Mithra tendit les bras, au risque d'augmenter sa prise au vent, qui faisait claquer sa tunique et flotter ses cheveux.

« Maintenant que ceci est accompli, je ne suis plus d'aucune utilité ni à toi, ni à Our, ni à ce monde. Tu es devenu tel que je le souhaitais. Tu peux te débarrasser de moi. Je suis devenu ton principal opposant au sein de ce royaume ; jette-moi de cette muraille et cela scellera ton pouvoir pour les décennies à venir. »

Gamesh hocha tristement la tête.

« De toute manière, Mithra, le monde dont tu t'es entouré, ce monde d'intrigues, de complots et d'assassinats que tu as fait à ton image, il ne te laissera pas en vie bien longtemps. »

Mithra comprit alors ce qu'il allait faire. Son visage se tordit de stupéfaction, de rage et de douleur. Enki morte, Gamesh ne pouvait plus lutter contre son destin ! Lui qui maîtrisait si bien les ressorts de l'âme humaine ne pouvait imaginer une autre voie.

« Je m'en vais, annonça Gamesh.

— Où vas-tu ? Il n'y a rien au-delà de cette ville.

— Je vais retrouver Napisthim, notre ancêtre, et je percerai le mystère de l'immortalité des dieux.
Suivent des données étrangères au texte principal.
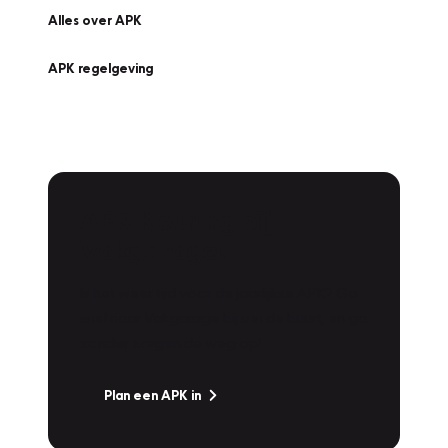
Alles over APK
APK regelgeving
APK Keuring bij
Vakgarage!
Is het weer tijd voor de jaarlijkse APK? Ga
snel naar Vakgarage bij u in de buurt, en ga
zonder zorgen de weg op!
Plan een APK in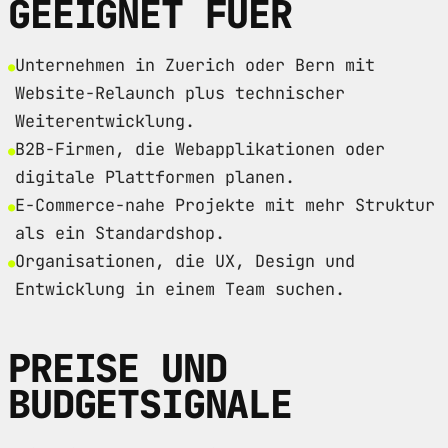
GEEIGNET FUER
Unternehmen in Zuerich oder Bern mit
Website-Relaunch plus technischer
Weiterentwicklung.
B2B-Firmen, die Webapplikationen oder
digitale Plattformen planen.
E-Commerce-nahe Projekte mit mehr Struktur
als ein Standardshop.
Organisationen, die UX, Design und
Entwicklung in einem Team suchen.
PREISE UND
BUDGETSIGNALE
— Ce n'est pas ton destin.

— Ce sera donc mon accomplissement.

— Tu ne peux pas renoncer à cet empire ! clama Mithra. Il t'a été donné par les dieux ! Ce sont les Mille-Noms qui t'ont mis sur mon chemin, qui t'ont placé sur ce trône !

— Je ne dois rien aux Mille-Noms. Je dois tout à Enki. Elle est ma seule lumière. Et je n'ai pas encore renoncé à elle. »

Il s'écarta à grands pas, délaissant Mithra, délaissant ce destin comme un roi méprise les présents de seconde main, ceux qu'il considère indignes de son rang.

« Reviens ! » criait l'homme, mais bientôt, ce cri se mêla au bruit du vent.